Denkmalpflege

Sanierung erforderlich: Windmühle Lechtingen

Seit 1887 verarbeitet die Windmühle im Ortsteil Lechtingen, nördlich von Osnabrück, Getreide zu Mehl. Nach rund 100 Jahren haben das gemauerte Fundament, der grau-weiße Turm und die für „Holländermühlen“ typische Haube arg gelitten. Deshalb haben die Gemeinde Wallenhorst und der Verein Windmühle Lechtingen e.V. beschlossen, die unter Denkmalschutz stehende Windmühle nun umfassend zu sanieren.

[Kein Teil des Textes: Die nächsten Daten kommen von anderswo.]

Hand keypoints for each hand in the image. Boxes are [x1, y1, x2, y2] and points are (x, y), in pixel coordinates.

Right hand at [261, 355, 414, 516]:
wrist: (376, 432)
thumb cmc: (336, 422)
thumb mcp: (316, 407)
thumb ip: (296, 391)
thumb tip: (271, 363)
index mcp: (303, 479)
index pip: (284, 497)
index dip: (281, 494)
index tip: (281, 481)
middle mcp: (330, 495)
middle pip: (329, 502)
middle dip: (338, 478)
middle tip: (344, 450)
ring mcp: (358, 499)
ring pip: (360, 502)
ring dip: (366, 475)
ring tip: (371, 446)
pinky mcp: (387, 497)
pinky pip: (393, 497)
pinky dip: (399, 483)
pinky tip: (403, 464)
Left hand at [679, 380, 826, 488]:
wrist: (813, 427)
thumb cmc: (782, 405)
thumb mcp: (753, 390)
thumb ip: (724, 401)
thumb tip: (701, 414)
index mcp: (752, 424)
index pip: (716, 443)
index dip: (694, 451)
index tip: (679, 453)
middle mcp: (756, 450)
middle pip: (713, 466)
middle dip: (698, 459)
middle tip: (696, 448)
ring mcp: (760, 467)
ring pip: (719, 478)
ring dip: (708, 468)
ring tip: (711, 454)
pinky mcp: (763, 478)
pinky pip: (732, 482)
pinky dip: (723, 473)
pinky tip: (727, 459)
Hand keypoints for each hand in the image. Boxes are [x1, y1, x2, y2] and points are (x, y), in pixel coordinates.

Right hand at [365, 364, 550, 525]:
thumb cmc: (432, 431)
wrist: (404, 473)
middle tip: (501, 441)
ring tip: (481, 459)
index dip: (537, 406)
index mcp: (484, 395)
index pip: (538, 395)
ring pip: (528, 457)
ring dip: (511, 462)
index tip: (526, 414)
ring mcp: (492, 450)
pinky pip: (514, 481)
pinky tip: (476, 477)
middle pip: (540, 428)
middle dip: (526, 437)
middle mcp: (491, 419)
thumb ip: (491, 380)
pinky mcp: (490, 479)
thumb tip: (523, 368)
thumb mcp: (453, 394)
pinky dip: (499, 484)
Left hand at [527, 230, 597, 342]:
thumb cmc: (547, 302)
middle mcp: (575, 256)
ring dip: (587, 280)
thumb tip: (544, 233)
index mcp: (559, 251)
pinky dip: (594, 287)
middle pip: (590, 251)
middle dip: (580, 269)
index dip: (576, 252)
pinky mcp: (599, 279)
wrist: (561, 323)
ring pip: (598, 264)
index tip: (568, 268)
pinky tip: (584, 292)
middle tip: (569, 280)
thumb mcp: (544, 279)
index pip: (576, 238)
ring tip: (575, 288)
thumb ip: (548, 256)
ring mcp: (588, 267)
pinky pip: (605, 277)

Die Liste der notwendigen Reparaturarbeiten ist lang: „Zuerst muss die Windmühle statisch gesichert werden“, sagt Margret Terglane von der Gemeinde Wallenhorst. „Später werden wir die gesamte Dachkonstruktion erneuern und auch im Innenraum muss einiges saniert werden.“ Durch ein spezielles Begasungsverfahren sollen dort alle Holzteile bearbeitet und vor Holzschädlingen geschützt werden. Auch das Mahlwerk der Mühle soll überarbeitet, betriebsbereit instandgesetzt und gewartet werden.

Seit Ende 2007 steht die Windmühle Lechtingen im Eigentum der Gemeinde Wallenhorst und ist seit 2009 an den Verein Windmühle Lechtingen e. V. verpachtet. Ziel des Mühlenvereins ist es, den Standort der Windmühle, das benachbarte Mausefallenmuseum sowie das Plaggenwirtschafts- Erlebniszentrum zum Wohle der Gemeinde weiter zu entwickeln.

Gefördert wird die Sanierung der Windmühle von der Niedersächsischen Sparkassenstiftung und der Sparkasse Osnabrück.